Entities dealing with virtual currencies are regulated under the Proceeds of Crime (Money Laundering) and Terrorist Financing Act (hereinafter referred as: “PCMLTFA”), FINTRAC being the primary supervisor over the activities conducted as MSBs. Under the PCMLTFA, Virtual Asset Providers should identify and verify their customers for particular specified activities and transactions and to maintain relevant customer records.
As of June 2021, FINTRAC’s updated guidance came into force for ‘know your customer’ requirements for MSBs which needs to be compiled in line with PCMLTFA. The Guidance clarifies that electronic funds transfer, suspicious, large cash or large digital currency transactions or transactions which are alleged to be controlled by a terrorist organisation must be reported and submitted to FINTRAC. To be more precise:
- 10,000 CAD (6,960 EUR) or more in virtual assets received within 24 hours;
- 3,000 CAD (2,090 EUR) or more in foreign exchange transactions;
- 1,000 CAD (670 EUR) or more in virtual asset transfers, capital transmissions, virtual asset exchanges (including both crypto-to-crypto and fiat-to-crypto), virtual asset remittance to a beneficiary and electronic funds transactions;
- regardless of the amount, any operation which might cause suspicion.

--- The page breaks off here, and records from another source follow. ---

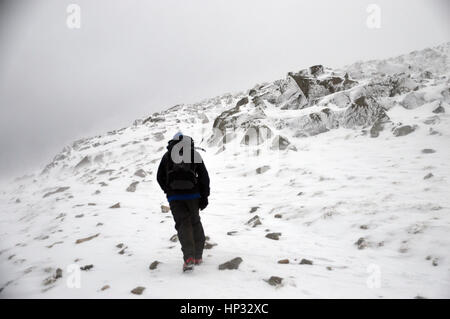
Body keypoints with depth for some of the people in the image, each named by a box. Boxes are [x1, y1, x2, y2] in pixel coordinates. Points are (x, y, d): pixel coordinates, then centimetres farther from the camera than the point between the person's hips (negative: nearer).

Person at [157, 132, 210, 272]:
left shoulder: (167, 155, 10)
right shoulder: (195, 154, 9)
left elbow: (160, 177, 11)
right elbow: (204, 177, 2)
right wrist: (204, 196, 4)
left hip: (174, 196, -1)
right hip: (193, 194, 1)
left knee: (183, 224, 0)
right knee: (195, 222, 16)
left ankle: (189, 257, -16)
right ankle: (198, 256, 22)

Virtual currency operators entities are contingent on regular inspections by FINTRAC for compliance with regulatory policies. businesses should appoint compliance specialists and make sure that working AML/CFT internal procedures are in place.
CRA considers the virtual assets to be commodities, hence transactions carried out using these assets are held to be barter transactions. As of 2013, CRA taxed cryptocurrency transactions as capital gains or business income under the Income Tax Act. While declaring transactions with cryptocurrencies, the value of gains and losses should be converted into fiat currency (Canadian dollars) to calculate a reasonable market value. When virtual currencies are taxed in the form of business income, 100% of the income is taxed, while capital gains are taxed only for 50%. Hereby, taxpayers should report the full amount of income gained from cryptocurrency transactions.
In 2017, the securities commission of British Columbia registered in Canada the first investment fund that trades exclusively with cryptocurrencies. In February of 2021, Ontario Securities Commission announced the launch of the first bitcoin exchange-traded fund (Bitcoin ETF) in Canada, followed by the approval of the three Ethereum exchange-traded funds to trade on the Toronto Stock exchange. All things considered, the emerging nature of the digital economy is necessitating the growing need to adopt more flexible standards and norms. Providing more access to cryptocurrency triggers an interest in trading in the virtual assets ecosystem, thus more transparent exposure is needed to regulate progressive security class, while industry stakeholders should take relevant measures to comply with statutory requirements. Before the Canadian government considers any further rulings, time is needed to see the ultimate outcomes of the recent legislative developments in the cryptocurrency domain.
The content of this article is intended to provide a general guide to the subject matter, not to be considered as a legal consultation.